Exercise aim: Rewrite the data below with "chart" changed to "graph" and every other line kept as is. Leave the pictures out of your answer.

Record excerpts:

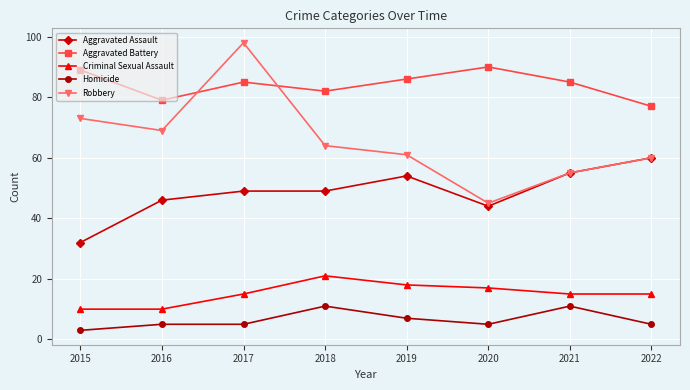

Rank the series at 2017 from highest to lowest value.

Robbery, Aggravated Battery, Aggravated Assault, Criminal Sexual Assault, Homicide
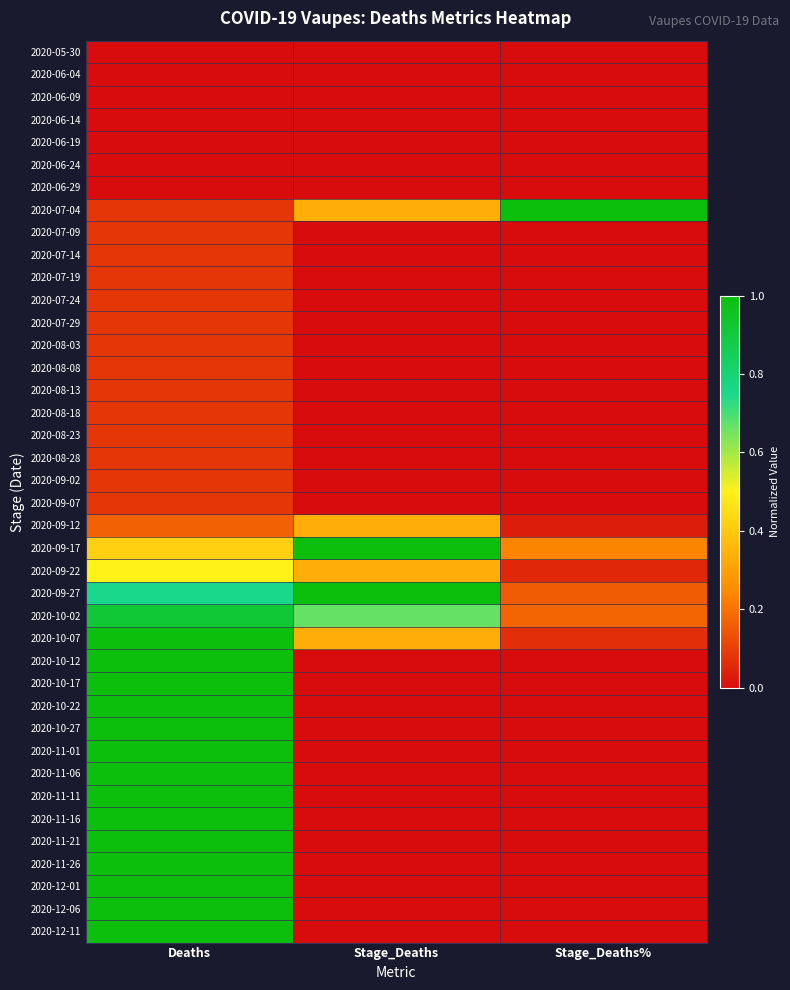

Reading left to right, transcribe all the data shown in this chart.

2020-05-30: Deaths=0.0	Stage_Deaths=0.0	Stage_Deaths%=0.0
2020-06-04: Deaths=0.0	Stage_Deaths=0.0	Stage_Deaths%=0.0
2020-06-09: Deaths=0.0	Stage_Deaths=0.0	Stage_Deaths%=0.0
2020-06-14: Deaths=0.0	Stage_Deaths=0.0	Stage_Deaths%=0.0
2020-06-19: Deaths=0.0	Stage_Deaths=0.0	Stage_Deaths%=0.0
2020-06-24: Deaths=0.0	Stage_Deaths=0.0	Stage_Deaths%=0.0
2020-06-29: Deaths=0.0	Stage_Deaths=0.0	Stage_Deaths%=0.0
2020-07-04: Deaths=0.1	Stage_Deaths=0.3	Stage_Deaths%=1.0
2020-07-09: Deaths=0.1	Stage_Deaths=0.0	Stage_Deaths%=0.0
2020-07-14: Deaths=0.1	Stage_Deaths=0.0	Stage_Deaths%=0.0
2020-07-19: Deaths=0.1	Stage_Deaths=0.0	Stage_Deaths%=0.0
2020-07-24: Deaths=0.1	Stage_Deaths=0.0	Stage_Deaths%=0.0
2020-07-29: Deaths=0.1	Stage_Deaths=0.0	Stage_Deaths%=0.0
2020-08-03: Deaths=0.1	Stage_Deaths=0.0	Stage_Deaths%=0.0
2020-08-08: Deaths=0.1	Stage_Deaths=0.0	Stage_Deaths%=0.0
2020-08-13: Deaths=0.1	Stage_Deaths=0.0	Stage_Deaths%=0.0
2020-08-18: Deaths=0.1	Stage_Deaths=0.0	Stage_Deaths%=0.0
2020-08-23: Deaths=0.1	Stage_Deaths=0.0	Stage_Deaths%=0.0
2020-08-28: Deaths=0.1	Stage_Deaths=0.0	Stage_Deaths%=0.0
2020-09-02: Deaths=0.1	Stage_Deaths=0.0	Stage_Deaths%=0.0
2020-09-07: Deaths=0.1	Stage_Deaths=0.0	Stage_Deaths%=0.0
2020-09-12: Deaths=0.2	Stage_Deaths=0.3	Stage_Deaths%=0.0
2020-09-17: Deaths=0.4	Stage_Deaths=1.0	Stage_Deaths%=0.2
2020-09-22: Deaths=0.5	Stage_Deaths=0.3	Stage_Deaths%=0.1
2020-09-27: Deaths=0.8	Stage_Deaths=1.0	Stage_Deaths%=0.2
2020-10-02: Deaths=0.9	Stage_Deaths=0.7	Stage_Deaths%=0.2
2020-10-07: Deaths=1.0	Stage_Deaths=0.3	Stage_Deaths%=0.1
2020-10-12: Deaths=1.0	Stage_Deaths=0.0	Stage_Deaths%=0.0
2020-10-17: Deaths=1.0	Stage_Deaths=0.0	Stage_Deaths%=0.0
2020-10-22: Deaths=1.0	Stage_Deaths=0.0	Stage_Deaths%=0.0
2020-10-27: Deaths=1.0	Stage_Deaths=0.0	Stage_Deaths%=0.0
2020-11-01: Deaths=1.0	Stage_Deaths=0.0	Stage_Deaths%=0.0
2020-11-06: Deaths=1.0	Stage_Deaths=0.0	Stage_Deaths%=0.0
2020-11-11: Deaths=1.0	Stage_Deaths=0.0	Stage_Deaths%=0.0
2020-11-16: Deaths=1.0	Stage_Deaths=0.0	Stage_Deaths%=0.0
2020-11-21: Deaths=1.0	Stage_Deaths=0.0	Stage_Deaths%=0.0
2020-11-26: Deaths=1.0	Stage_Deaths=0.0	Stage_Deaths%=0.0
2020-12-01: Deaths=1.0	Stage_Deaths=0.0	Stage_Deaths%=0.0
2020-12-06: Deaths=1.0	Stage_Deaths=0.0	Stage_Deaths%=0.0
2020-12-11: Deaths=1.0	Stage_Deaths=0.0	Stage_Deaths%=0.0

Exercise response:
Rank the series at 2017 from highest to lowest value.

Robbery, Aggravated Battery, Aggravated Assault, Criminal Sexual Assault, Homicide

Reading left to right, transcribe all the data shown in this graph.

2020-05-30: Deaths=0.0	Stage_Deaths=0.0	Stage_Deaths%=0.0
2020-06-04: Deaths=0.0	Stage_Deaths=0.0	Stage_Deaths%=0.0
2020-06-09: Deaths=0.0	Stage_Deaths=0.0	Stage_Deaths%=0.0
2020-06-14: Deaths=0.0	Stage_Deaths=0.0	Stage_Deaths%=0.0
2020-06-19: Deaths=0.0	Stage_Deaths=0.0	Stage_Deaths%=0.0
2020-06-24: Deaths=0.0	Stage_Deaths=0.0	Stage_Deaths%=0.0
2020-06-29: Deaths=0.0	Stage_Deaths=0.0	Stage_Deaths%=0.0
2020-07-04: Deaths=0.1	Stage_Deaths=0.3	Stage_Deaths%=1.0
2020-07-09: Deaths=0.1	Stage_Deaths=0.0	Stage_Deaths%=0.0
2020-07-14: Deaths=0.1	Stage_Deaths=0.0	Stage_Deaths%=0.0
2020-07-19: Deaths=0.1	Stage_Deaths=0.0	Stage_Deaths%=0.0
2020-07-24: Deaths=0.1	Stage_Deaths=0.0	Stage_Deaths%=0.0
2020-07-29: Deaths=0.1	Stage_Deaths=0.0	Stage_Deaths%=0.0
2020-08-03: Deaths=0.1	Stage_Deaths=0.0	Stage_Deaths%=0.0
2020-08-08: Deaths=0.1	Stage_Deaths=0.0	Stage_Deaths%=0.0
2020-08-13: Deaths=0.1	Stage_Deaths=0.0	Stage_Deaths%=0.0
2020-08-18: Deaths=0.1	Stage_Deaths=0.0	Stage_Deaths%=0.0
2020-08-23: Deaths=0.1	Stage_Deaths=0.0	Stage_Deaths%=0.0
2020-08-28: Deaths=0.1	Stage_Deaths=0.0	Stage_Deaths%=0.0
2020-09-02: Deaths=0.1	Stage_Deaths=0.0	Stage_Deaths%=0.0
2020-09-07: Deaths=0.1	Stage_Deaths=0.0	Stage_Deaths%=0.0
2020-09-12: Deaths=0.2	Stage_Deaths=0.3	Stage_Deaths%=0.0
2020-09-17: Deaths=0.4	Stage_Deaths=1.0	Stage_Deaths%=0.2
2020-09-22: Deaths=0.5	Stage_Deaths=0.3	Stage_Deaths%=0.1
2020-09-27: Deaths=0.8	Stage_Deaths=1.0	Stage_Deaths%=0.2
2020-10-02: Deaths=0.9	Stage_Deaths=0.7	Stage_Deaths%=0.2
2020-10-07: Deaths=1.0	Stage_Deaths=0.3	Stage_Deaths%=0.1
2020-10-12: Deaths=1.0	Stage_Deaths=0.0	Stage_Deaths%=0.0
2020-10-17: Deaths=1.0	Stage_Deaths=0.0	Stage_Deaths%=0.0
2020-10-22: Deaths=1.0	Stage_Deaths=0.0	Stage_Deaths%=0.0
2020-10-27: Deaths=1.0	Stage_Deaths=0.0	Stage_Deaths%=0.0
2020-11-01: Deaths=1.0	Stage_Deaths=0.0	Stage_Deaths%=0.0
2020-11-06: Deaths=1.0	Stage_Deaths=0.0	Stage_Deaths%=0.0
2020-11-11: Deaths=1.0	Stage_Deaths=0.0	Stage_Deaths%=0.0
2020-11-16: Deaths=1.0	Stage_Deaths=0.0	Stage_Deaths%=0.0
2020-11-21: Deaths=1.0	Stage_Deaths=0.0	Stage_Deaths%=0.0
2020-11-26: Deaths=1.0	Stage_Deaths=0.0	Stage_Deaths%=0.0
2020-12-01: Deaths=1.0	Stage_Deaths=0.0	Stage_Deaths%=0.0
2020-12-06: Deaths=1.0	Stage_Deaths=0.0	Stage_Deaths%=0.0
2020-12-11: Deaths=1.0	Stage_Deaths=0.0	Stage_Deaths%=0.0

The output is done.